### Extrait de page
Hélicon : Et qu'est-ce donc que cette vérité, Caïus ?

Caligula : Les hommes meurent et ils ne sont pas heureux.

251/

je me souviens de Coluche jouant le Temps des Cerises avec des gants de boxe rouge, sur un mini violon, émouvant à pleurer puis immédiatement après (ou en même temps) à hurler de rire, de l'immense Coluche

252/

je me souviens avoir toujours voulu traverser le Leuy de Béarn (la rivière qui traverse mon village) à pied, j’ai failli le faire en 1956 quand la glace le recouvrit entièrement, j’allais le faire quand un promeneur m’a retenu par la manche, je ne sais plus qui c’était ce probable sauveteur...

253/

je me souviens avoir aimé les oiseaux - tous - très tôt dans mon enfance, les oiseaux me rassuraient, semblaient m’indiquer avec des signes le comportement des hommes, je savais quand il fallait me planquer, apparaître, marcher, courir, glander, respirer, etc. C’est ça si je réfléchis bien aujourd’hui, les oiseaux me donnent une juste respiration

254/

je me souviens de ma passion pour les nids d’oiseaux, pures merveilles souvent, simplicité et perfection angéliques que ces constructions

256/

je me souviens la Route 66 qui reliait Chicago (Illinois) à Santa Monica (Californie), ouverte et accessible entre 1926 et 1985, 3935 kms, traversait 8 états & 3 fuseaux horaires, actuellement des tronçons subsistent, évidement j’aimerais la parcourir en Harley

257/

je me souviens des « Tontons flingueurs » de Georges Lautner en 1963, du fameux « Brutal »… faut reconnaître… c’est du brutal dit Raoul (Bernard Blier), Fernand (Lino Ventura) renchérit … j’ai connu une polonaise qui en prenait au petit-déjeuner… faut quand même admettre qu’cest plutôt une boisson d’homme… Paul (Jean Lefebvre) surenchérit … vous avez beau dire, y’a pas seulement que d’la pomme, y’a aut’chose… ça serait pas des fois de la betterave ?
######
Consigne A -> D'après l'extrait de souvenirs, en quelle année la glace a-t-elle entièrement recouvert le Leuy de Béarn ?
Consigne B -> Donnez la suite de l'extrait de souvenirs, en reprenant juste après sa dernière phrase.
### Lignes fournies
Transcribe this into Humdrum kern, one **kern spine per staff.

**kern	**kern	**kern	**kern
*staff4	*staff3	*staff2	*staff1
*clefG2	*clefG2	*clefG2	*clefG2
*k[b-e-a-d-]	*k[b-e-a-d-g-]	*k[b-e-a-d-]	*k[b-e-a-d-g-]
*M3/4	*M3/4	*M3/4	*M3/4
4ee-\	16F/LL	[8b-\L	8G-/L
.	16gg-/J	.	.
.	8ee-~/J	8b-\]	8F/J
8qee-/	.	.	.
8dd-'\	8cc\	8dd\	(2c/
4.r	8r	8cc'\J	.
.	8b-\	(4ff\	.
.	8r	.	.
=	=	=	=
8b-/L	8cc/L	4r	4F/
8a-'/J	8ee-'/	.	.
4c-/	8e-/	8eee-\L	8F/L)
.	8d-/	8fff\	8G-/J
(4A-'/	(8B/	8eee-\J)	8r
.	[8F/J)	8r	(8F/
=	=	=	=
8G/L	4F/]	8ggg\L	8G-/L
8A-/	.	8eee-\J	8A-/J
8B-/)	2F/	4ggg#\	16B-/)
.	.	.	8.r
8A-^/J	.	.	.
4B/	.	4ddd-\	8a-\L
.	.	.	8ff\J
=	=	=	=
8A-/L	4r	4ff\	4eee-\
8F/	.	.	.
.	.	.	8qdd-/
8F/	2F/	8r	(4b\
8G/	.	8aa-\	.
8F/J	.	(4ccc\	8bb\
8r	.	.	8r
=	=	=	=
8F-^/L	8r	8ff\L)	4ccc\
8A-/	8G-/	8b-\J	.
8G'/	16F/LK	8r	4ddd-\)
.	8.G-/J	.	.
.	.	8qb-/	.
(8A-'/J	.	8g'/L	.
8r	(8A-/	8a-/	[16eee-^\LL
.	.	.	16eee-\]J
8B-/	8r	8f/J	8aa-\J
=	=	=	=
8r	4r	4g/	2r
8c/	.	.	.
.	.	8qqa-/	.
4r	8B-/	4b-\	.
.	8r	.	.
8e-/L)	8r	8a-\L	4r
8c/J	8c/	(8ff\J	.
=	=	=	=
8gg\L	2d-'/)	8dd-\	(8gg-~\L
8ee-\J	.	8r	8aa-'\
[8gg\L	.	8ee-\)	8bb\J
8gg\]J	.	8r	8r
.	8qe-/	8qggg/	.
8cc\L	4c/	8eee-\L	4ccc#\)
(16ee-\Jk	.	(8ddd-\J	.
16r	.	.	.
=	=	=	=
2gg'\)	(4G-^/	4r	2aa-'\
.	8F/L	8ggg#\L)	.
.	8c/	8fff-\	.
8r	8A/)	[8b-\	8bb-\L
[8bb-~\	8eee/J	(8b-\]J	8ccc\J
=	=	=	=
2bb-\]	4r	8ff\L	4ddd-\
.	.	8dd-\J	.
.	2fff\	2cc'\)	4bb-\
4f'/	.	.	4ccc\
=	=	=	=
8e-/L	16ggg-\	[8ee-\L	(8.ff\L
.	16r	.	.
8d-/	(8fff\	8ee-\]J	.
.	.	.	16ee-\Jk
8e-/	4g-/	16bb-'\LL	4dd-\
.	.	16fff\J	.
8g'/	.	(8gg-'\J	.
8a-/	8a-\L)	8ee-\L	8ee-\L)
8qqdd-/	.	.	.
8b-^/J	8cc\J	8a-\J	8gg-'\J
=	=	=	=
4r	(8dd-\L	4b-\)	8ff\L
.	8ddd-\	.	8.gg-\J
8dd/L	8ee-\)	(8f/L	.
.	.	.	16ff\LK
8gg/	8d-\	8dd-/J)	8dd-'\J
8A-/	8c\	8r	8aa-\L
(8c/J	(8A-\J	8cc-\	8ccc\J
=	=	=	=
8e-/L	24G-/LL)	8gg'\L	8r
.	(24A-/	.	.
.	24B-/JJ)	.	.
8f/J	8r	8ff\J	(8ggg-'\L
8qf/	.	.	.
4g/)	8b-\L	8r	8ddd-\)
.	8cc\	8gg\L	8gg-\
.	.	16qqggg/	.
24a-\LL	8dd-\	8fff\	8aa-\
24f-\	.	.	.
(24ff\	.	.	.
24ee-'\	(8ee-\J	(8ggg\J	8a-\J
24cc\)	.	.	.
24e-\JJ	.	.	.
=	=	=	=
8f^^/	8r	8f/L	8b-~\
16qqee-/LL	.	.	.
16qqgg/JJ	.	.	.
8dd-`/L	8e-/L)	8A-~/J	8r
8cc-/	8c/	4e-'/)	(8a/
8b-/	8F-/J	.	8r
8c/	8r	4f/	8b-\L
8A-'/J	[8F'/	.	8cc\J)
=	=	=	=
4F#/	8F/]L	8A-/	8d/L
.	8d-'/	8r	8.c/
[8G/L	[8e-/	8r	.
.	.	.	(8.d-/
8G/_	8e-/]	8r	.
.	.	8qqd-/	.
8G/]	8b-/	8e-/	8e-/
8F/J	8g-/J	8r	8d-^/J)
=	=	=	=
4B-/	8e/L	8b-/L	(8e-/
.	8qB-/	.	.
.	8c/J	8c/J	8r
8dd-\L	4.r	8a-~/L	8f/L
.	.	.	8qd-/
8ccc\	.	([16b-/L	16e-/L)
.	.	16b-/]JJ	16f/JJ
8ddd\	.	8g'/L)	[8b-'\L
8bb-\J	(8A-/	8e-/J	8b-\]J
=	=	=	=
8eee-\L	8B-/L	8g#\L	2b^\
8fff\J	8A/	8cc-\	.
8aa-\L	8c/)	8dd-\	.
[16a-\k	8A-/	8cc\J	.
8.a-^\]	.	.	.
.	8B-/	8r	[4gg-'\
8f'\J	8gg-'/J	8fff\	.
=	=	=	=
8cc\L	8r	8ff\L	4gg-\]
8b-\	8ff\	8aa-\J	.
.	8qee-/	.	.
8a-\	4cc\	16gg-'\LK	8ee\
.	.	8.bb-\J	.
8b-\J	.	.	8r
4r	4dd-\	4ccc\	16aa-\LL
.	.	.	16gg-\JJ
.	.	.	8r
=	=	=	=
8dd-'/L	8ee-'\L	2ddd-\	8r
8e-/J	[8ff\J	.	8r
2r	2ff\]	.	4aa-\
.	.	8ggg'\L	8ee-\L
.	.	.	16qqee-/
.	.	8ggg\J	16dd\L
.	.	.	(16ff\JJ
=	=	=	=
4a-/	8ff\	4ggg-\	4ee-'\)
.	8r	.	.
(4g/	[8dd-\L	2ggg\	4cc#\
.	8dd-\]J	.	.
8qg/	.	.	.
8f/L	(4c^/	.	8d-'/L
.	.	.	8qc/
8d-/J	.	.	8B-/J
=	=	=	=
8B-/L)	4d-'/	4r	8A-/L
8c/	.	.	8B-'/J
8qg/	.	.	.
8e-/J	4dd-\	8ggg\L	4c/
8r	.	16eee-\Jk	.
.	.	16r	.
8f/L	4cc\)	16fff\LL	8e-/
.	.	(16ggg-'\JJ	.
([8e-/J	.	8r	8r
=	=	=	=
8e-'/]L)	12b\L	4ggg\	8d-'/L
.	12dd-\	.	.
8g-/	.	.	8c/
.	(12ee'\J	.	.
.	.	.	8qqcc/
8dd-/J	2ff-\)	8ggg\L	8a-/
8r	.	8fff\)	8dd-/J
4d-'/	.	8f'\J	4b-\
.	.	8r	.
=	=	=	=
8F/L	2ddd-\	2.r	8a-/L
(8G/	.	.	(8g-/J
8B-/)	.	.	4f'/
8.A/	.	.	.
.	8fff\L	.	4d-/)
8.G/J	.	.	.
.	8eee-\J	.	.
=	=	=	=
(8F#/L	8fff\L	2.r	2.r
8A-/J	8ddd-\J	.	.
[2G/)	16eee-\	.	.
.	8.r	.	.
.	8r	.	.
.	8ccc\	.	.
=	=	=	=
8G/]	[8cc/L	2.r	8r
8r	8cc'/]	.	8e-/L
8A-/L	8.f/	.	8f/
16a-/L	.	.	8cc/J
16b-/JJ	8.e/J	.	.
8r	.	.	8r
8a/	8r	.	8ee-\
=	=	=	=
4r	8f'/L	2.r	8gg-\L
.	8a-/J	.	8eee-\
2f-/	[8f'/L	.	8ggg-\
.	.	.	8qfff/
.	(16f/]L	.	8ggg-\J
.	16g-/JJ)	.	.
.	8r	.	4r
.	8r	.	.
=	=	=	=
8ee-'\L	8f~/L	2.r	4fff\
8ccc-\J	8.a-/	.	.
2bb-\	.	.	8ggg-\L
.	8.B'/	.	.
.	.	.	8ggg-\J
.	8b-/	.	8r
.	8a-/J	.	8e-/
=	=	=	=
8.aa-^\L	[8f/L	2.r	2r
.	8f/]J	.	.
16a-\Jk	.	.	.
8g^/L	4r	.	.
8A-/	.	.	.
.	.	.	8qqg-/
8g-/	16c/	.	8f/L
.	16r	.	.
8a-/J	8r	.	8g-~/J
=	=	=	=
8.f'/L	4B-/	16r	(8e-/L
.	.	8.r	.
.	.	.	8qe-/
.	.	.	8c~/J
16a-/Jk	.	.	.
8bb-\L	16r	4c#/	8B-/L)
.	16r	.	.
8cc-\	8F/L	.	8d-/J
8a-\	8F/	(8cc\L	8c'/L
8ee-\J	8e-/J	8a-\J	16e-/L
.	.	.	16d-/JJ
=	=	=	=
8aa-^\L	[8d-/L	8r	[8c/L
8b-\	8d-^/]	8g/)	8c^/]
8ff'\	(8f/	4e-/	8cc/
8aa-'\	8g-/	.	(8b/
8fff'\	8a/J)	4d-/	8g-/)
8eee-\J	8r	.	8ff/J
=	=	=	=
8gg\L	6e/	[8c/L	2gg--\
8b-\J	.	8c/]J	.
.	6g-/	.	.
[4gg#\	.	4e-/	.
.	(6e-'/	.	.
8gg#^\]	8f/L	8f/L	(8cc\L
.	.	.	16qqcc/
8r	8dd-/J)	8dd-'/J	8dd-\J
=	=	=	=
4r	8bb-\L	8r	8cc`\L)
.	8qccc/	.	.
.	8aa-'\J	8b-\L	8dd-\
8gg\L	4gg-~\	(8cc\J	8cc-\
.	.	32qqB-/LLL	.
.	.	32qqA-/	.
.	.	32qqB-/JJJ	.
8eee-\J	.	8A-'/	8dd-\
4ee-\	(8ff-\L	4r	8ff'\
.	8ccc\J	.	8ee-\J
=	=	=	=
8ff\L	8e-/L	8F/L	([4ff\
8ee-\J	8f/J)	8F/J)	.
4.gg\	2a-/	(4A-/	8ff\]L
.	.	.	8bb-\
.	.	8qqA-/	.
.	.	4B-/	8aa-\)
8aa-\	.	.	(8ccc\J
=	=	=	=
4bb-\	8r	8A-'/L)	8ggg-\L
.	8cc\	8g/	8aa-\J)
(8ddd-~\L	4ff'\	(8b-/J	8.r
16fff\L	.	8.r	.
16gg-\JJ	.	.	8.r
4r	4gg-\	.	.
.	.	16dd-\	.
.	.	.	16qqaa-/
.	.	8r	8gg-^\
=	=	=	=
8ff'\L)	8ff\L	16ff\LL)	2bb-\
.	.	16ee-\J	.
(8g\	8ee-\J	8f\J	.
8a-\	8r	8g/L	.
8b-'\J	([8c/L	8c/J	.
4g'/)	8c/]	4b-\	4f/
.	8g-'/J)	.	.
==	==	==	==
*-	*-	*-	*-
######
Réponse A -> En 1956.

Réponse B ->
258/

je me souviens du goût nouveau en début années soixante de ma première bouteille en verre bue de Coca & Cola

259/

je me souviens d’avoir été vraiment malheureux pour avoir oublié dans une boutique et perdu, un parapluie de berger, un magnifique, authentique, immense parapluie de berger en toile bleue, acheté dans la boutique du parapluie de berger à Pau : Au Parapluie des Pyrénées, 12, rue Montpensier, 64000 PAU , Tél : 05 59 27 53 66, contact@parapluiedeberger.com

260/

je me souviens des moutons de monsieur Loustaunau, le berger d’Amou, qui traversaient le village, on se mettait avec les copains au milieu de la rue et les moutons nous passaient autour, sans fin, ça durait, ça durait, quel bonheur…. c’était une impression paisible et joyeuse pour les mômes que nous étions, à la fin les moutons étaient loin, ne restaient qu’une douce odeur légèrement âcre et sur le sol des millions de petites crottes-billes

261/

je me souviens du livre « Jean Chalosse, moutonnier des Landes », lisez-le vous verrez...

262/

je me souviens du plaisir redoutable de grimper à une palombière, trente mètres (parfois plus) d’échelles étroites fixées à la verticale d’un grand chêne, terrifiant et inoubliable, une fois arrivé là-haut on est sur les arbres, sur la canopée, silence et paix, bonheur, les palombes sont le prétexte des chasseurs de palombes, leur seul but s’ils voulaient l’avouer c’est la recherche de paix, là-haut

263/

je me souviens de la sensation extrême de me sentir indien quand je découvrais, dans la boue des ornières de la foret de mon enfance, des traces de passage des chevreuils, sangliers, etc.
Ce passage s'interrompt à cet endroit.